● **TEXT EXTRACT**
§ §
Provinces of Northern Zhou include:
Yongzhou
Jingzhou
Xiangzhou
Anzhou
Xingzhou
Jinzhou ()
Liangzhou ()
Lizhou
Yizhou
Jiangzhou ()
Yuanzhou
Qinzhou
Xunzhou
Yuzhou
Zhongzhou
Hezhou
Liangzhou ()
Xiazhou
Ningzhou
Western Ningzhou (Xiningzhou)
Southern Ningzhou (Nanningzhou)
At the same time, the Chen dynasty in the south had similar provinces with its forerunners (Liu Song, Southern Qi and Liang dynasty), but some provinces in the north and west were ceded to northern dynasties. Chen redesigned administrative divisions. It set 42 provinces, but gave provinces different ranks. Tier-1 provinces of Chen dynasty include:
Yangzhou
Southern Yuzhou
Jiangzhou
Guangzhou
Xiangzhou
Jiaozhou ()
Eastern Ningzhou (Dongningzhou)

In their later years, however, Northern Qi and Northern Zhou set up many new provinces to represent areas not under their control. For example, Northern Qi set up Guangzhou which were controlled by Chen dynasty and Yizhou which were controlled by Northern Zhou. In the area between Yangtze and Huai rivers, people who ran away to escape from wars in earlier periods started to move back to their hometowns. However, many of their original hometowns were destroyed completely. As a result, people from the same town gathered and established new towns and named those towns with original names. This led to the situation that many towns with the same name were established. For example, within Luozhou and Yuzhou, there were multiple counties named Chenliu.

Chen dynasty also set up a series of new immigrant provinces along the Yangtze River, such as the Southern Xuzhou and Northern Jiangzhou, etc. The administrative division began to mess up. Northern and Southern dynasties were eventually reunified by Sui dynasty in 589. At that time, there were hundreds of provinces all over China.

Zhou under Sui dynasty 

By the time unity was finally reestablished by the Sui dynasty, the provinces had been divided and redivided so many times by different governments that they were almost the same size as commanderies, rendering the two-tier system superfluous. As such, the Sui merged the two together. In English, this merged level is translated as "prefectures". In Chinese, the name changed between zhou and jun several times before being finally settled on zhou. Based on the apocryphal Nine Province system, the Sui restored nine zhou.

The Sui had 9 provinces, 190 prefectures, 1,225 counties, and about 9 million registered households or approximately 50 million people.

Circuits under the Tang dynasty 

Emperor Taizong (r. 626−649) set up 10 "circuits" (道, dào) in 627 as inspection areas for imperial commissioners monitoring the operation of prefectures, rather than a new primary level of administration. In 639, there were 10 circuits, 43 commanderies (都督府, dūdū fǔ), and 358 prefectures (州 and later 府, fǔ). In 733, Emperor Xuanzong expanded the number of circuits to 15 by establishing separate circuits for the areas around Chang'an and Luoyang, and by splitting the large Shannan and Jiangnan circuits into 2 and 3 new circuits respectively. He also established a system of permanent inspecting commissioners, though without executive powers.
§ §
● **DATA SHOWN**

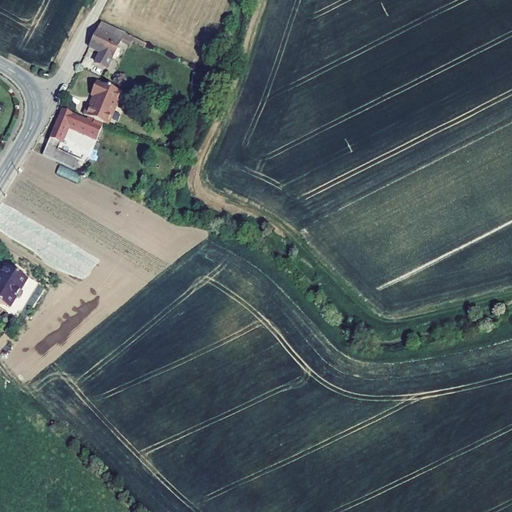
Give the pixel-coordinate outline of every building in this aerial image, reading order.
[(116,51),(119,45),(124,36),(99,25),(95,33),(86,50),(98,56),(94,66),(107,71),(116,51)] [(123,46),(128,49),(133,40),(127,37),(123,46)] [(85,105),(83,112),(108,121),(120,93),(95,82),(89,95),(91,96),(87,106),(85,105)] [(84,121),(59,112),(48,139),(60,144),(68,123),(88,131),(92,123),(84,121)] [(108,121),(83,112),(81,115),(86,117),(107,125),(108,121)] [(92,123),(101,127),(105,128),(107,125),(86,117),(84,121),(92,123)] [(92,123),(88,131),(97,134),(101,127),(92,123)] [(56,152),(60,144),(48,139),(40,156),(79,173),(83,164),(56,152)] [(77,183),(80,175),(59,166),(56,174),(77,183)] [(24,279),(2,265),(0,268),(0,304),(5,308),(12,296),(15,298),(17,298),(19,296),(19,294),(19,292),(17,290),(24,279)]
§ §
List every tier-1 province of the Chen dynasty named in the passage about Chinese administrative divisions. Rely solely on the passage about Chinese administrative divisions, not on the material.

Yangzhou, Southern Yuzhou, Jiangzhou, Guangzhou, Xiangzhou, Jiaozhou, Eastern Ningzhou (Dongningzhou)